De esta forma, los ‘monstruos del claroscuro’ (Gramsci) han ido profundizando en su estrategia discursiva. Usando y usurpando incluso significantes de los movimientos emancipadores históricos: el ‘mal gobierno’ ha de ‘obedecer’, exclamaban en manifestaciones. En un intento de apropiarse de las legitimidades construidas por las capas populares en sus caminos emancipatorios contra la tiranía, se atrevieron a apropiarse hasta la base del lema zapatista ‘gobernar obedeciendo’, propio de las juntas del ‘buen gobierno’ en contraposición al ‘mal gobierno’ del Estado mexicano y los países del mundo capitalista. Hasta ese punto están llegando las derechas en su colonización simbólica.
Siempre presente, como eje principal de su discurso, está ese concepto de libertad reducida, excluyente, egoísta. Un concepto de libertad ya fagocitado por el individualismo consumista neoliberal, hegemónico a partir de los 90s. Confundiendo privilegios con derechos y patrimonializando, no sólo la idea de país sino la de pueblo.

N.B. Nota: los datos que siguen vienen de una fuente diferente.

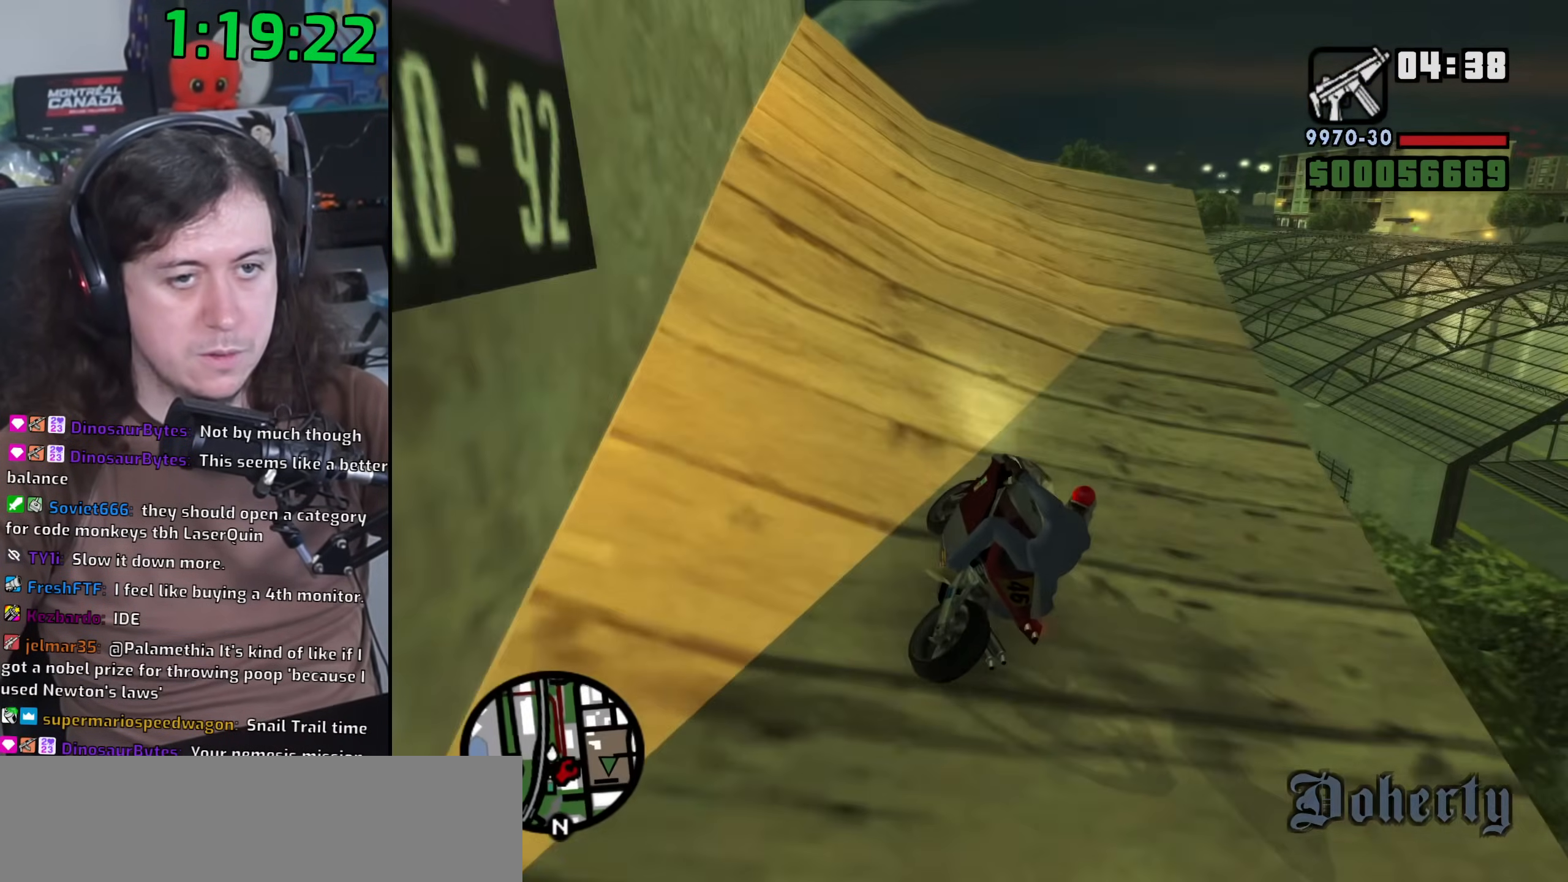
{"keys": ["d"], "mouse": [], "events": [[117, "w", "up"]]}
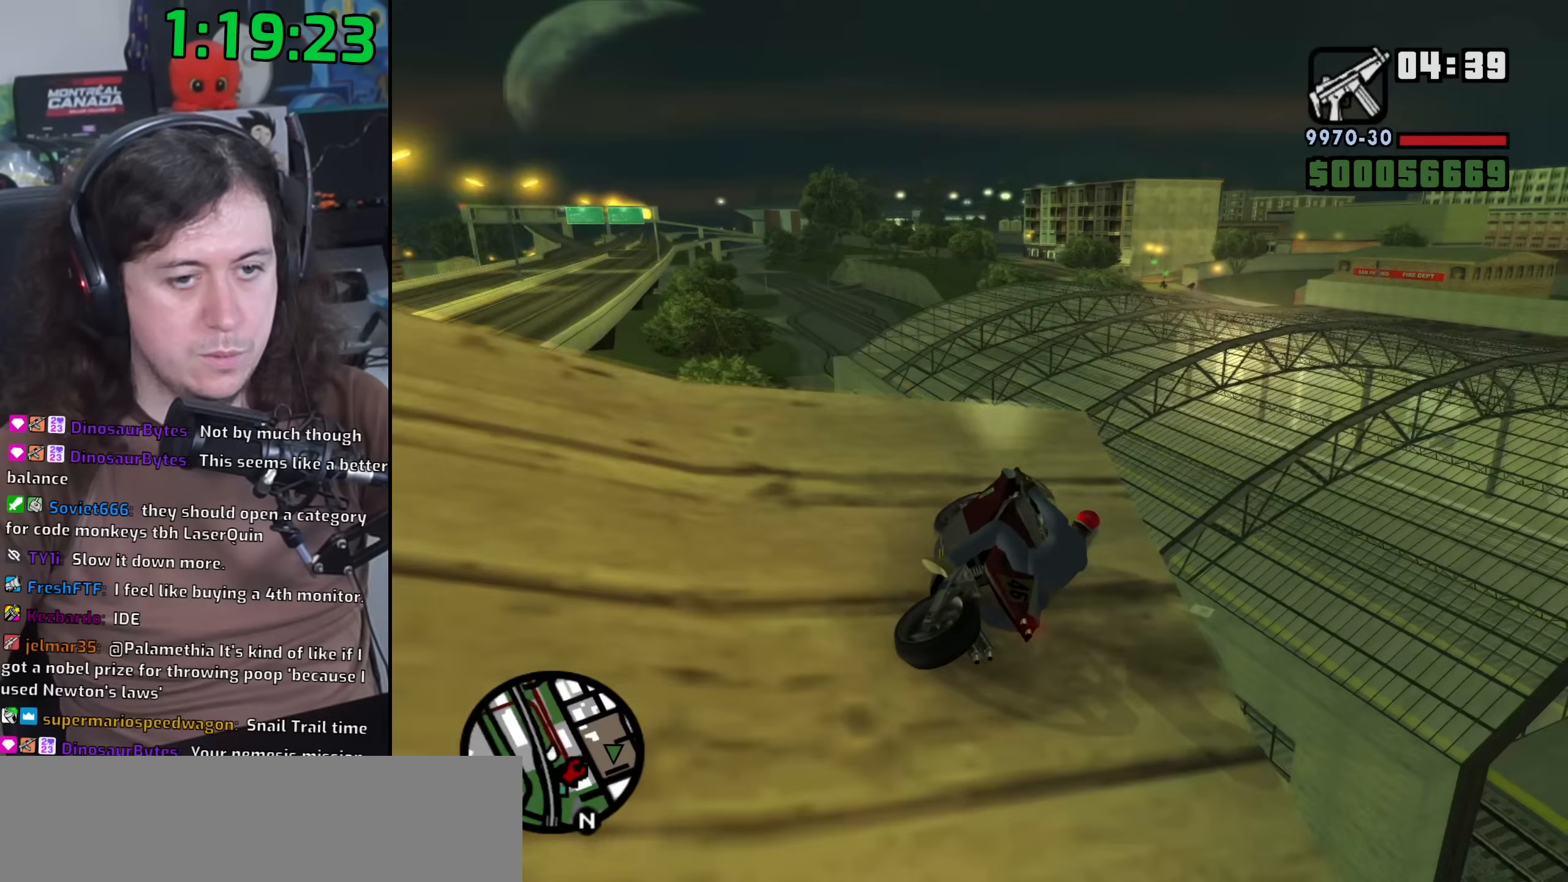
{"keys": [], "mouse": [], "events": [[33, "d", "up"]]}
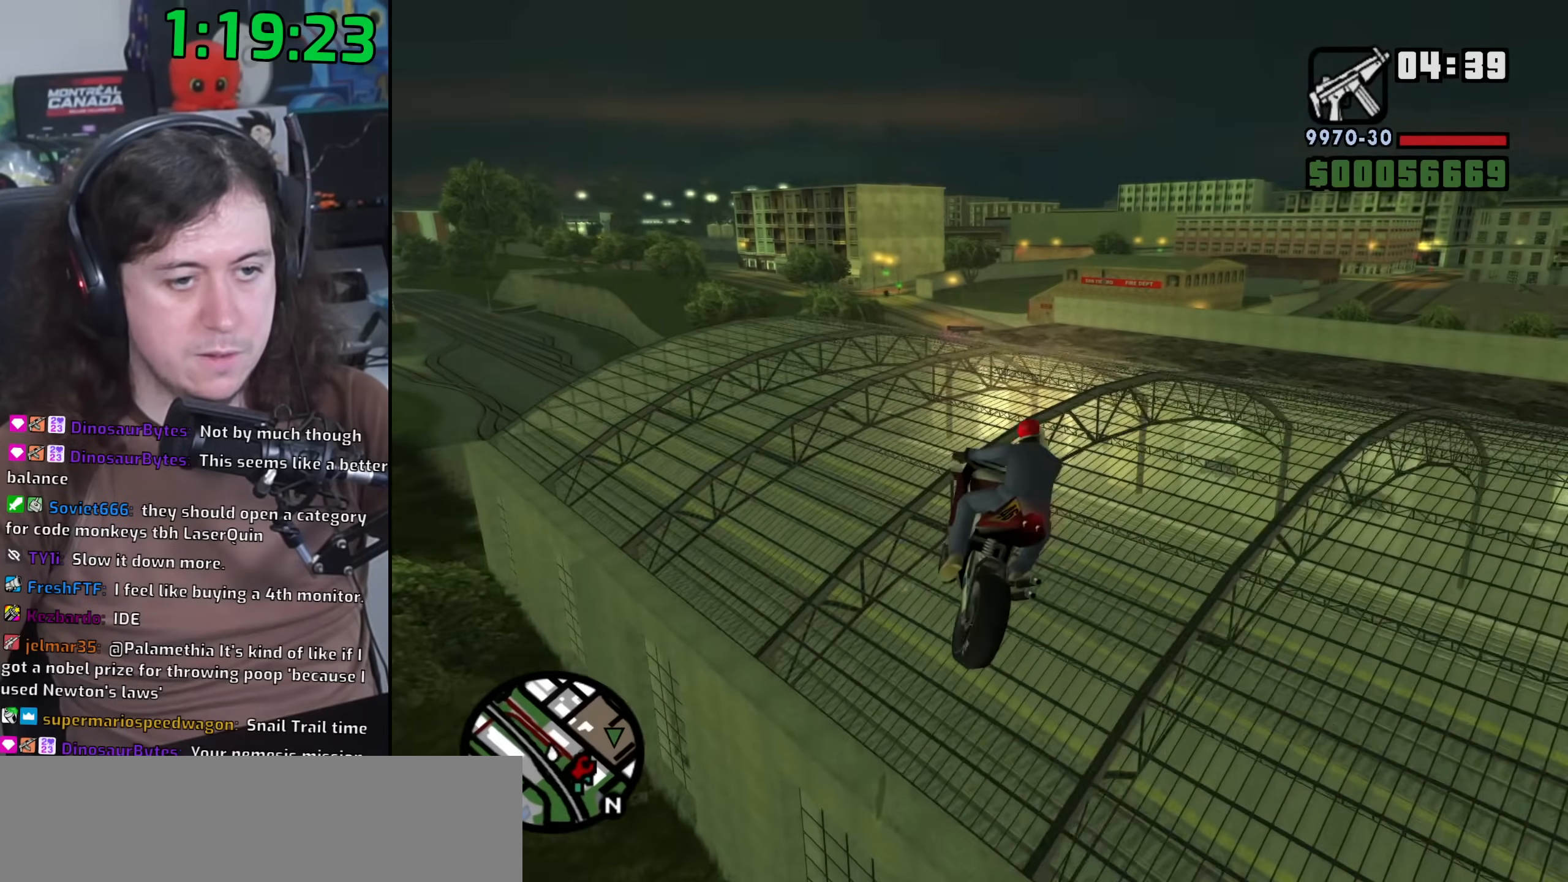
{"keys": ["d"], "mouse": [], "events": [[183, "d", "down"]]}
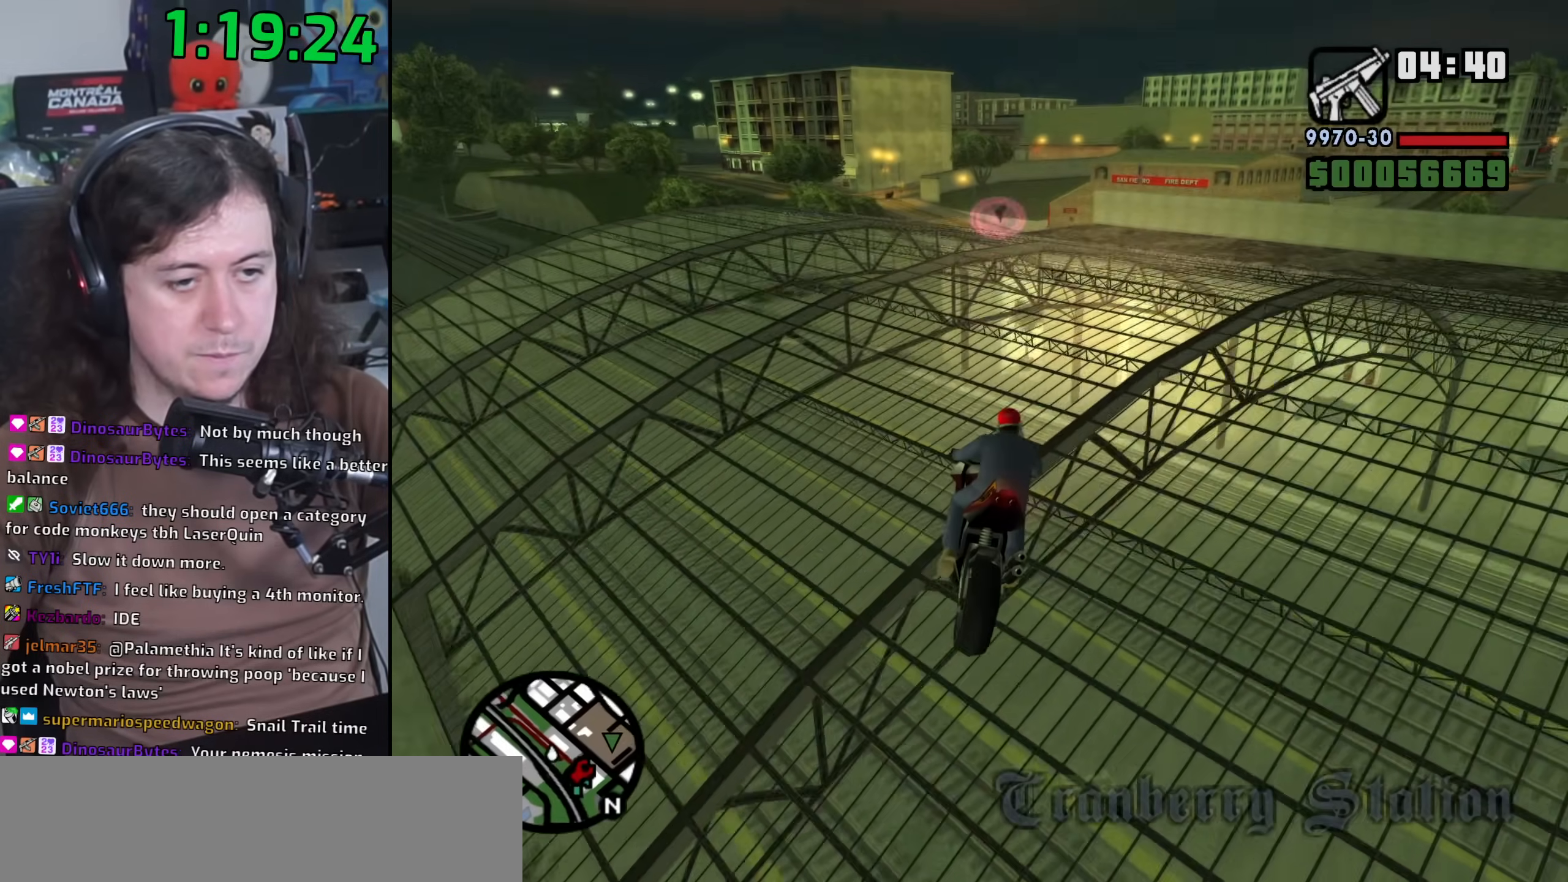
{"keys": ["d"], "mouse": [], "events": []}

En España, las movilizaciones de esos sectores privilegiados -junto con clases medias y con punteros ultras en las barriadas- han podido conjugar la oposición binaria del imaginario de Guerra Fría, eso sí, caricaturizada.
La realidad es que los estudios que sabíamos que estaba llevando a cabo la extrema derecha para entender las dinámicas de los movimientos de protesta del 2011, más la influencia norteamericana y la copia de las tácticas de comunicación y movilización que las derechas latinoamericanas desarrollaron frente a los gobiernos progresistas (con el ecuatoriano Durán Barba al servicio de Macri como ejemplo), han eclosionado este año, en esta coyuntura de pandemia, como ‘el huevo de la serpiente’ (Bergman).
Veremos si la progresía, junto a Iglesias -en pleno escándalo de la corona y con la ley mordaza vigente, limitando la libertad de expresión-, puede evitar que el PP trumpista de Ayuso junto a Vox gobierne la capital del país a partir del próximo 4 de mayo. Esperemos que el movimiento de Iglesias sirva para que “no pasen” otra vez, más de 8 décadas después.